Anzi, noi eravamo convinti, osserva Conte, “Che Draghi optasse per un percorso diverso che non interpretasse il nostro come un voto contro la fiducia, ma lui l’ha intesa come una rottura del patto di fiducia che è alla base della maggioranza: ne prendiamo atto. Come facciamo noi, Draghi si assume la responsabilità della sua decisione“.
Conte: “Non tiriamo Draghi per la giacchetta, ma il M5S c’è se otterrà risposte alle sue richieste”
Ad oggi modo, aggiunge il numero uno del M5s anche in riferimento a quanto affermato da Draghi (“Io non accetto ultimatum”): “Non tiriamo Draghi per la giacchetta, ma il M5S c’è se otterrà risposte alle sue richieste. Spetterà a Draghi valutare se ci sono le condizioni per garantire al Movimento 5 stelle di poter svolgere la sua azione politica in un contesto di una maggioranza poco coesa, consentendo al M5S di poter godere di rispetto e della medesima correttezza accordata da M5s alle altre forze politiche“. Diversamente, avverte, “Senza risposte chiare e senza la garanzia sulle condizioni di rispetto, il M5s non potrà condividere una responsabilità diretta di governo e ci sentiremo liberi e sereni e ancor più responsabili di votare quel che serve al Paese di volta in volta, senza alcuna contropartita politica“.
Conte: “L’incontro con le parti sociali ha dimostrato che gli avevamo ragione, che gli interventi fatti fin qui erano insufficienti”
Noi, prosegue Conte rispetto alle intenzioni che hanno guidato il M5s all’interno della maggioranza, “Siamo entrati in questo governo con delle richieste chiare: garantire la transizione ecologica, garantire le fasce più deboli. Chiediamo rispetto per i nostri principi o noi non possiamo starci. Con spirito costruttivo – prosegue ancora – abbiamo invitato Draghi a confrontarsi sulle priorità che esprimono il nostro disagio politico e i modi per superare emergenza economico sociale. La risposta non è ancora pervenuta, c’è stata qualche generica apertura su alcune delle urgenze segnalate ma nessuna indicazione concreta“. Del resto, tiene a sottolineare l’ex premier, “l’incontro con le parti sociali ha dimostrato che gli avevamo ragione, che gli interventi fatti fin qui erano insufficienti“.

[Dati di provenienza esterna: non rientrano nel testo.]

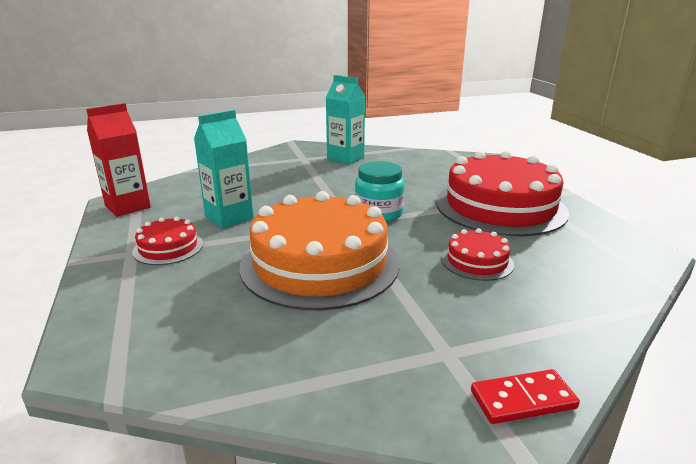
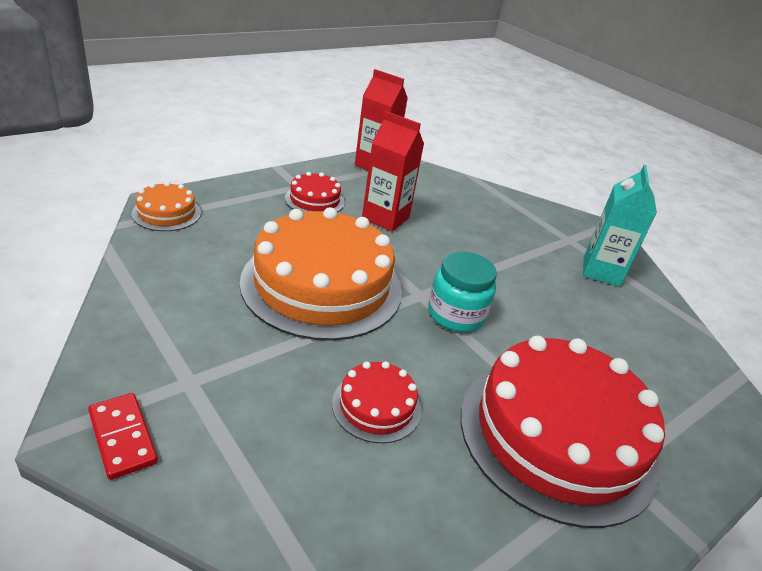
camera: 65 degrees right, 10 degrees up
turquoise carton [194,110,254,228] -> red carton [362,111,424,232]
none -> orange cake [131,182,201,231]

Conte: “In questi giorni molte forze politiche si sono affrettate a dire che ci vogliono fuori dalla maggioranza, siamo scomodi”
Infine la ‘chiosa’ ad ‘effetto’ dove, senza risparmiarsi uno stucchevole vittimismo (dopo che per anni hanno malamente offeso chiunque), parlando del Movimento Conte conclude che “In questi giorni molte forze politiche si sono affrettate a dire che ci vogliono fuori dal perimetro della maggioranza, soprattutto le forze più giovani, che sembrano aver rinnegato i loro principi e valori. Ci vogliono fuori perché siamo scomodi“.